## Your instructions
Repeat the records exactly, minus the pictures.

◆ ◆ ◆ ◆ ◆ ◆ ◆

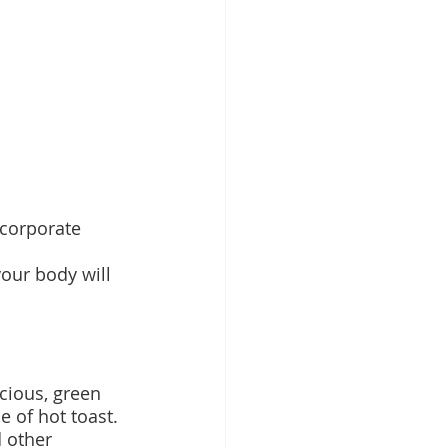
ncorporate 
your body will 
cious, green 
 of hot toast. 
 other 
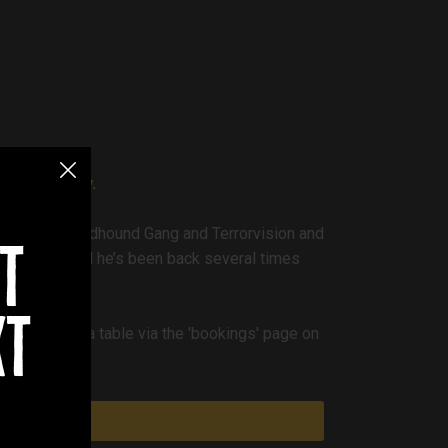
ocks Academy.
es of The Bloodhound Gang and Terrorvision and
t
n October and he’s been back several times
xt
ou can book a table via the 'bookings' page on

◆ ◆ ◆ ◆ ◆ ◆ ◆

## Answer to the problem
ncorporate 
your body will 
cious, green 
 of hot toast. 
 other 
ocks Academy.
es of The Bloodhound Gang and Terrorvision and
t
n October and he’s been back several times
xt
ou can book a table via the 'bookings' page on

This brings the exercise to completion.